■ **Work instructions**
1. Answer these questions from the opinion piece, one answer per line, marked as the questions are:
(a) In what year does the piece say the war may have begun for America?
(b) How many Americans does the piece say Hezbollah suicide-bombers killed in Beirut?
(c) In what year did President Clinton enter the Oval Office?
2. Copy everything in the opinion piece from "It was with" down to "next 12 years.", putting "threats" wherever "bluster" appears.

■ **Study text**
Segment Open
Let's grant that Richard Clarke is correct in charging that the Bush administration did not appreciate the urgency of the terrorist threat in the eight months leading up to Sept. 11, 2001. But neither did the Clinton administration in the eight years leading up to 9/11. And neither did the administrations of President George H.W. Bush, Ronald Reagan and Jimmy Carter.
And during all the years that Mr. Clarke served presidents of both parties, it's apparent that he didn't get it either.
It's been said before but it bears repeating: The war in which America and other democratic societies are now engaged did not begin on 9/11. For America, it may have begun in 1979 when radical Islamists came to power in Iran and went on to seize our embassy in Tehran and hold our diplomats hostage. A feckless response by President Carter taught the militants a lesson: America can be humbled and, in time, beaten.
Four years later, Hezbollah suicide-bombers slaughtered more than 250 Americans in Beirut. President Reagan responded by pulling out of Lebanon. Another lesson taught: When attacked, flight, not fight, is the likely American response.
It was with these and similar lessons in mind that Saddam Hussein invaded Kuwait in 1990. He believed that America would respond only with bluster. Or, he believed, if we did approach the battlefield, we would scamper away at the first sight of blood. As it turned out, US forces quickly crushed Saddam's military machine. But Saddam was left in power. In exchange, he signed agreements he would defiantly violate for the next 12 years.
President Clinton entered the Oval Office in 1993. Soon after, the World Trade Center was attacked for the first time. Mr. Clinton did not go to New York to underscore the significance of that terrorist atrocity. Nor, it appears, did Mr. Clarke advise him to make such a gesture.
Segment Closed
■ **Provided records**
Segment Open
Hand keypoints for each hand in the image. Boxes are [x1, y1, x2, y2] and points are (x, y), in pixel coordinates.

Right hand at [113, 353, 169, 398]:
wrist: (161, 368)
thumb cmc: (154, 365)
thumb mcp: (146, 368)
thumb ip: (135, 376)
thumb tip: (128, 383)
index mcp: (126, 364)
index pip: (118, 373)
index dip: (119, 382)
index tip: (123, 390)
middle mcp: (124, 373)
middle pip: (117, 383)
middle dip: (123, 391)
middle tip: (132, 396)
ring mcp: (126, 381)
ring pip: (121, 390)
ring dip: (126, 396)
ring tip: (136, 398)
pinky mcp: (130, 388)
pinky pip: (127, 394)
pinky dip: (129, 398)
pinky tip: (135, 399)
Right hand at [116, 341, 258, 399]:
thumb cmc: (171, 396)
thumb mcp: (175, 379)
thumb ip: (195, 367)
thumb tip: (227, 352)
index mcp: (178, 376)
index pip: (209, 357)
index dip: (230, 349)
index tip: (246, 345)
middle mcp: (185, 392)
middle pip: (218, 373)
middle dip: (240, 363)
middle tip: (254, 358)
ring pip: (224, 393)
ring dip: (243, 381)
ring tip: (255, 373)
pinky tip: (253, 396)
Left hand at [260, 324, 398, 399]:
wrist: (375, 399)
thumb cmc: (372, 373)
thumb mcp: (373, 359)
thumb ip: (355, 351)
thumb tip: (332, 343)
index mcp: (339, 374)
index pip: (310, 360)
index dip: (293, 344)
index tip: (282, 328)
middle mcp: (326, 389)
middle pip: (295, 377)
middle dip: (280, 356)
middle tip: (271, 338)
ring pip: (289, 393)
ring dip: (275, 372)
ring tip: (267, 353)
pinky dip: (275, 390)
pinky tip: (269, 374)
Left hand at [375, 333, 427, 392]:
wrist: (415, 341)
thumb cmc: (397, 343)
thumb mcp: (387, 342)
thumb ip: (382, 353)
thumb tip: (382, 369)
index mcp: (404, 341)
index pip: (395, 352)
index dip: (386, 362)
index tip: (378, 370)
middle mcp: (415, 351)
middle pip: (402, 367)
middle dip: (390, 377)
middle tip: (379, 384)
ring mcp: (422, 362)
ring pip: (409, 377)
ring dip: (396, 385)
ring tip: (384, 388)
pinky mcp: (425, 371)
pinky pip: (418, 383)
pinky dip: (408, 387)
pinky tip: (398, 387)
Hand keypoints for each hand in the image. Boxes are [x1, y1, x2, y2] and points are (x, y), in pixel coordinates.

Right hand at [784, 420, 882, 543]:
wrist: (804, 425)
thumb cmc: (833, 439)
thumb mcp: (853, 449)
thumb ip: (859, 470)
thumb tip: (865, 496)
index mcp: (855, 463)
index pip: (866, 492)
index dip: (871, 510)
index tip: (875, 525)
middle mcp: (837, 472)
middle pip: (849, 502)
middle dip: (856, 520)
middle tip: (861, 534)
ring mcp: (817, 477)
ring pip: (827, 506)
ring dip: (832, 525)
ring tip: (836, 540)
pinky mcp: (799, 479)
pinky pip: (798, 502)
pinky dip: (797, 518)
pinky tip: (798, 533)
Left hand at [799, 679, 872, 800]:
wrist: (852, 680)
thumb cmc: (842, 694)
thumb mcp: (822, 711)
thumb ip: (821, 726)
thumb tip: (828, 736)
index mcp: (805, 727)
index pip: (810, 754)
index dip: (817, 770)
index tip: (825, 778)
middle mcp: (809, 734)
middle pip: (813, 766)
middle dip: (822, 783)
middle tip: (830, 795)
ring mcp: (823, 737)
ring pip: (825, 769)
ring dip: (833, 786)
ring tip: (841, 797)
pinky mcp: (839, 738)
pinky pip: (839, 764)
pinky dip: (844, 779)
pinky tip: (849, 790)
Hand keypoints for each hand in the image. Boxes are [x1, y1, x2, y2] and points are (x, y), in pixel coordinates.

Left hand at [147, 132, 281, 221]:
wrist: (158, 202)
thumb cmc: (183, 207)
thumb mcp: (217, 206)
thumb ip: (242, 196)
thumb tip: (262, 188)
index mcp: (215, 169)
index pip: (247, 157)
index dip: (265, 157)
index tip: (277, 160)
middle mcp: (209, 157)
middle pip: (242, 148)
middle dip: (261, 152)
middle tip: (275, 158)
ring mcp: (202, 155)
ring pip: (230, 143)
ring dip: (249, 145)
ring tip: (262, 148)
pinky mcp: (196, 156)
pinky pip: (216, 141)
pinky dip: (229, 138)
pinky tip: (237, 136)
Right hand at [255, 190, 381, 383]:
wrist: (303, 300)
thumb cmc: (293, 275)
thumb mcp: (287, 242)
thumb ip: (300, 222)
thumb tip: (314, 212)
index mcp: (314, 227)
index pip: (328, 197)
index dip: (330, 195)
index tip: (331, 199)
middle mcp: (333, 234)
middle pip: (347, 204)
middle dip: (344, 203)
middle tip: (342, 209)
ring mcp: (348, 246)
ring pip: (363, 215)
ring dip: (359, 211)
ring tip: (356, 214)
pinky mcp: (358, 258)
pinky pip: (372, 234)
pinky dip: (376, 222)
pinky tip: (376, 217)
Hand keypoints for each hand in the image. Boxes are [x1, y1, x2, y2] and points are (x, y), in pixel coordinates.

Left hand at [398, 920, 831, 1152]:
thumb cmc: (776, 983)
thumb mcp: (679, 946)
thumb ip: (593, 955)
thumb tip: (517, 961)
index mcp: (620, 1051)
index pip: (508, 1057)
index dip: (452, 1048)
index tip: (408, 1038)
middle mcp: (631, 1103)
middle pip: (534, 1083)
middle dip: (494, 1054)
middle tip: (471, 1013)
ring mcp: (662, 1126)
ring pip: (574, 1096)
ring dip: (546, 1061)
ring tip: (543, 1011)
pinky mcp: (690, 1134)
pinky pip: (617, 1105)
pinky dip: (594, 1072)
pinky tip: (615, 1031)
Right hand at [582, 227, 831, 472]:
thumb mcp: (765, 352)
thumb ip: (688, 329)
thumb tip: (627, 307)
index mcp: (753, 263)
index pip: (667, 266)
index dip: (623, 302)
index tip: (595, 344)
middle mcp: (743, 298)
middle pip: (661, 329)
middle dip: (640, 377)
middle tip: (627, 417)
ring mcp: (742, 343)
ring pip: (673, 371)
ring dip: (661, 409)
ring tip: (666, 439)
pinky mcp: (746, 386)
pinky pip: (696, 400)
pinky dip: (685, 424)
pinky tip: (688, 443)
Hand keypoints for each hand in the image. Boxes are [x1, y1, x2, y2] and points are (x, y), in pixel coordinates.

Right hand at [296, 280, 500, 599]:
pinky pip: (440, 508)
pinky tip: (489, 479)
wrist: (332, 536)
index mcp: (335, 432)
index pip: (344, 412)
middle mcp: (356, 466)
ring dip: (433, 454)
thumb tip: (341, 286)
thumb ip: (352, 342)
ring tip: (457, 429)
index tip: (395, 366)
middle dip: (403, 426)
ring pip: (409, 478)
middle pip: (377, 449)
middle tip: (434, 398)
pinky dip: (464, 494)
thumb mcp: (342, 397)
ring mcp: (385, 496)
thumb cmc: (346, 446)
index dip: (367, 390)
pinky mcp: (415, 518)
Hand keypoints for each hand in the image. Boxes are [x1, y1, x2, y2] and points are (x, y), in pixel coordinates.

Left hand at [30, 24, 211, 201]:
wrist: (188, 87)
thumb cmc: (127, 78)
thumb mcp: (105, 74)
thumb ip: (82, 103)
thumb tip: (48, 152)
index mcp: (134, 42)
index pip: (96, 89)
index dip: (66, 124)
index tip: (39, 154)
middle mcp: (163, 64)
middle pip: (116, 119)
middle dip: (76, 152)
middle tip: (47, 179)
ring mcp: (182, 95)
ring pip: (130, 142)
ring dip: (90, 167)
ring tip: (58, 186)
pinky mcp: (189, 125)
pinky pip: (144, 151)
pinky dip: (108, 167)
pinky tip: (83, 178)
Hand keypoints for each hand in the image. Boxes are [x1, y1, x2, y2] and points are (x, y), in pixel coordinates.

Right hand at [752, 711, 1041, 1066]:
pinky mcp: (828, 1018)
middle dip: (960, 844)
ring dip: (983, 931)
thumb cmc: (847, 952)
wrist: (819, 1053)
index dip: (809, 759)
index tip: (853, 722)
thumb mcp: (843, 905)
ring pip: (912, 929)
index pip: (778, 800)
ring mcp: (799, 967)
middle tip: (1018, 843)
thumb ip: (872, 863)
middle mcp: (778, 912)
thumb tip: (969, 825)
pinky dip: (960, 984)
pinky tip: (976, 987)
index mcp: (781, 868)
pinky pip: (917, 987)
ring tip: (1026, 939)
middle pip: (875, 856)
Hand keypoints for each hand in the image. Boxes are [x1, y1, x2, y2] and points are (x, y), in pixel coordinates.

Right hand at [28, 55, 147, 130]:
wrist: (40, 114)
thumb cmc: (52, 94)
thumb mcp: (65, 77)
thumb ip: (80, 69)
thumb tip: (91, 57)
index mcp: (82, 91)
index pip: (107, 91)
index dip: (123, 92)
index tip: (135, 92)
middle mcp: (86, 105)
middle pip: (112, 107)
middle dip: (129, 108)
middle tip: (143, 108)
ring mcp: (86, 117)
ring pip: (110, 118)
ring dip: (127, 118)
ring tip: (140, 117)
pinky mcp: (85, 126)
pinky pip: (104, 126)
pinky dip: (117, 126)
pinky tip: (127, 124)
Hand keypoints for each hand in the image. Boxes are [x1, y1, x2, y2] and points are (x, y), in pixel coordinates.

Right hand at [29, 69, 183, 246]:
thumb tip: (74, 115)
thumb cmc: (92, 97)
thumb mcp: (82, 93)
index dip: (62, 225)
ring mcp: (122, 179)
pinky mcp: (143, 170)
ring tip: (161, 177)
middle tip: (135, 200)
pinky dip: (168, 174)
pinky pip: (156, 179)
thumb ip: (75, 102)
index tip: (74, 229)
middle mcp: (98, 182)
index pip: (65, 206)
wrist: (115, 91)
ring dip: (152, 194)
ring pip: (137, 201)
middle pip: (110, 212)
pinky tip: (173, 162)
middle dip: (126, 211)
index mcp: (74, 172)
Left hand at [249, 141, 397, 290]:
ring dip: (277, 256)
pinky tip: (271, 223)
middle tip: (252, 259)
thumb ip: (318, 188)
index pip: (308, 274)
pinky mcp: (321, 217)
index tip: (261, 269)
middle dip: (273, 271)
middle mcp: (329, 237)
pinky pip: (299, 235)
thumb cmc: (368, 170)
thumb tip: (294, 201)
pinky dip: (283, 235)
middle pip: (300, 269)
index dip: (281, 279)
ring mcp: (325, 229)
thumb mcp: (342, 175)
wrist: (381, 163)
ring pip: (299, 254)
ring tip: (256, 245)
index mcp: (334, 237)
Segment Closed
■ **Answers per task**
1.
(a) 1979
(b) More than 250
(c) 1993

2.
It was with these and similar lessons in mind that Saddam Hussein invaded Kuwait in 1990. He believed that America would respond only with threats. Or, he believed, if we did approach the battlefield, we would scamper away at the first sight of blood. As it turned out, US forces quickly crushed Saddam's military machine. But Saddam was left in power. In exchange, he signed agreements he would defiantly violate for the next 12 years.